Through her activism and her scholarship over the last decades, Angela Davis has been deeply involved in our nation’s quest for social justice. Her work as an educator – both at the university level and in the larger public sphere – has always emphasized the importance of building communities of struggle for economic, racial, and gender equality.
Professor Davis’ teaching career has taken her to San Francisco State University, Mills College, and UC Berkeley. She has also taught at UCLA, Vassar, the Claremont Colleges, and Stanford University. She has spent the last fifteen years at the University of California Santa Cruz where she is Professor of History of Consciousness, an interdisciplinary Ph.D program, and Professor of Feminist Studies.
Angela Davis is the author of eight books and has lectured throughout the United States as well as in Europe, Africa, Asia, Australia, and South America. In recent years a persistent theme of her work has been the range of social problems associated with incarceration and the generalized criminalization of those communities that are most affected by poverty and racial discrimination. She draws upon her own experiences in the early seventies as a person who spent eighteen months in jail and on trial, after being placed on the FBI’s “Ten Most Wanted List.” She has also conducted extensive research on numerous issues related to race, gender and imprisonment. Her most recent books are Abolition Democracy and Are Prisons Obsolete? She is now completing a book on Prisons and American History.

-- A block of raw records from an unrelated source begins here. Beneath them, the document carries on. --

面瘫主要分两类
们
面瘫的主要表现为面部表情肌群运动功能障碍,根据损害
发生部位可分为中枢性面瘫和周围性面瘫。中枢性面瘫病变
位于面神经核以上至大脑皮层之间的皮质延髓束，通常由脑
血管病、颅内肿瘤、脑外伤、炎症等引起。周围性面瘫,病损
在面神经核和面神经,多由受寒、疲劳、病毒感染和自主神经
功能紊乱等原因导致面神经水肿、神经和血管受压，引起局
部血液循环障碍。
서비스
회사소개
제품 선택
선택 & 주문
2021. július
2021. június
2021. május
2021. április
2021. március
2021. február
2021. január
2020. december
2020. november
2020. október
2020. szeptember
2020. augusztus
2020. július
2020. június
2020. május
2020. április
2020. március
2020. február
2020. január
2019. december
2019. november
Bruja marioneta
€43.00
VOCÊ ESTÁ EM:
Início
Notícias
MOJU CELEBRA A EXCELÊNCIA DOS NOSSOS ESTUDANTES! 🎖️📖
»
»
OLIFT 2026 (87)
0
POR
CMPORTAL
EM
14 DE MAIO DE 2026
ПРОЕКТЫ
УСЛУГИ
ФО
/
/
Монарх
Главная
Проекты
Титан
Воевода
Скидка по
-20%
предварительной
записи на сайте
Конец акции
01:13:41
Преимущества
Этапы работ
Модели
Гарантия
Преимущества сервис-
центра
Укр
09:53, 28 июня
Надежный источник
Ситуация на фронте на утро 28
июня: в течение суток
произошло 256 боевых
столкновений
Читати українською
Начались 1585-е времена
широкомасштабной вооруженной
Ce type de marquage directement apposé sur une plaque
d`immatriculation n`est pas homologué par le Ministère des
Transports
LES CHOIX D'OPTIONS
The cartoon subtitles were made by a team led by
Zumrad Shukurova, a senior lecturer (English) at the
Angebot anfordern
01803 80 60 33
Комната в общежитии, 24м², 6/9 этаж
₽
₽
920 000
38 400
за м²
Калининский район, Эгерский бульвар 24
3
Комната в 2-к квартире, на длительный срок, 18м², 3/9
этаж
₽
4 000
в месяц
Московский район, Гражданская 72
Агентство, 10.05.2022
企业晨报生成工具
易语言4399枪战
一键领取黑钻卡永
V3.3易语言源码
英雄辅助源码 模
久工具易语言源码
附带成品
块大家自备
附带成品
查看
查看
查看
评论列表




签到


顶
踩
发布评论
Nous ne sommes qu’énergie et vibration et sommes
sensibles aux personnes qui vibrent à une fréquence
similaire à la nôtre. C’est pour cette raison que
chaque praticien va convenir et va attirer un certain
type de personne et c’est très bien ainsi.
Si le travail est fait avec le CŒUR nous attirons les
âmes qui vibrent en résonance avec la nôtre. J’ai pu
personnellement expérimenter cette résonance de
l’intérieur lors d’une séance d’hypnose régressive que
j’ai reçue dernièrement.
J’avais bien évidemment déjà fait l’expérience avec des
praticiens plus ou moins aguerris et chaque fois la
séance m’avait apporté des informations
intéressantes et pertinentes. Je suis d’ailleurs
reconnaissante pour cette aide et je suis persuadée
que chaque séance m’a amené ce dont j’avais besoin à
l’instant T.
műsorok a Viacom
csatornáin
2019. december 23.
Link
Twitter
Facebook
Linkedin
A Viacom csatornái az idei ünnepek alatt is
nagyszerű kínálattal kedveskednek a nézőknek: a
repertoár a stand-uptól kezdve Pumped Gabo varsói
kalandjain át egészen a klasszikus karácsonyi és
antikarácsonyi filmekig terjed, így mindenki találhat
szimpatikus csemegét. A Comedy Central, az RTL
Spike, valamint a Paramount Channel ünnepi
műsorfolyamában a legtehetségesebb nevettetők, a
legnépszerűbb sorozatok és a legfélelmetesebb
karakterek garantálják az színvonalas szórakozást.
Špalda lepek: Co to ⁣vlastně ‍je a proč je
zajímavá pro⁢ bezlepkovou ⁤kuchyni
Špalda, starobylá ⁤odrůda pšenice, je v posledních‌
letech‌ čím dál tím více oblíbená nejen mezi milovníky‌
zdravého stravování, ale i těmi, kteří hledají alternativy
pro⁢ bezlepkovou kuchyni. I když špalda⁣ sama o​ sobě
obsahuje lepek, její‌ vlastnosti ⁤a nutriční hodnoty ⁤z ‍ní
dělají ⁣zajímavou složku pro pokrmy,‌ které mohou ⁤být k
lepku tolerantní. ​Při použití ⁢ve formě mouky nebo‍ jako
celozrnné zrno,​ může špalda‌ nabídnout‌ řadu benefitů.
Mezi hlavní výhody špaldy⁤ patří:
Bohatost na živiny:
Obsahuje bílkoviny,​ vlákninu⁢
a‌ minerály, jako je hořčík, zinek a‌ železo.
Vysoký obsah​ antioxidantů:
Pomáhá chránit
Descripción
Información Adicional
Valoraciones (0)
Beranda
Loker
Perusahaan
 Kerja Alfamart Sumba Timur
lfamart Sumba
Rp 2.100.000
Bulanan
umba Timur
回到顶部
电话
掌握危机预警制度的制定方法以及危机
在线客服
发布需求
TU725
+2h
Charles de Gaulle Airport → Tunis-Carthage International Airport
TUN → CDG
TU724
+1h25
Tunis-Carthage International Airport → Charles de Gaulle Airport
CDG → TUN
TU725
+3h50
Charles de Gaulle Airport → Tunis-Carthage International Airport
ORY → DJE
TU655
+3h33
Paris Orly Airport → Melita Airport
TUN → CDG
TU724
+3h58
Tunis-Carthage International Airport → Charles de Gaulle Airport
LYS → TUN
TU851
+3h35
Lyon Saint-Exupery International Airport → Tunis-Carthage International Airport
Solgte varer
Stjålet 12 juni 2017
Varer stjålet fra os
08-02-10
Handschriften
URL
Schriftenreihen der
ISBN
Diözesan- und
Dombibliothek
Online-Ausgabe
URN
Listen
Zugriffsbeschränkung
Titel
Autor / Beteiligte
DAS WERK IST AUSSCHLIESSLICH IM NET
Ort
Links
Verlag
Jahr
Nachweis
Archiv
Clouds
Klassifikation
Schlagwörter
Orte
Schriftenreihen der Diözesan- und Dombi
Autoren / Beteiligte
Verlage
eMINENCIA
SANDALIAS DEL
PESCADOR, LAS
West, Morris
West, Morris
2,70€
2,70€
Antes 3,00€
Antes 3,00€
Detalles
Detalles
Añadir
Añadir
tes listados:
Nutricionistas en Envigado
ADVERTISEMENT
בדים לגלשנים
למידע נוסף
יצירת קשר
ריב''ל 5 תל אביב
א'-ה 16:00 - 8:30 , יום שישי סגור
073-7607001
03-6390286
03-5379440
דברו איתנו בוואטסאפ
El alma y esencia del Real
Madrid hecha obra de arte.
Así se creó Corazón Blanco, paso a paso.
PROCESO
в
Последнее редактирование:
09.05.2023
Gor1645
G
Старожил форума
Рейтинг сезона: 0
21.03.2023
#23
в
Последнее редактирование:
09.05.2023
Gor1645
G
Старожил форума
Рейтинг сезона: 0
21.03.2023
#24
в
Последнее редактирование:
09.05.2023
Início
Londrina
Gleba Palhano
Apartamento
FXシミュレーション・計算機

Angela Davis is a member of the executive board of the Women of Color Resource Center, a San Francisco Bay Area organization that emphasizes popular education – of and about women who live in conditions of poverty. She also works with Justice Now, which provides legal assistance to women in prison and engages in advocacy for the abolition of imprisonment as the dominant strategy for addressing social problems. Internationally, she is affiliated with Sisters Inside, a similar organization based in Queensland, Australia.
Like many other educators, Professor Davis is especially concerned with the general tendency to devote more resources and attention to the prison system than to educational institutions. Having helped to popularize the notion of a “prison industrial complex,” she now urges her audiences to think seriously about the future possibility of a world without prisons and to help forge a 21st century abolitionist movement.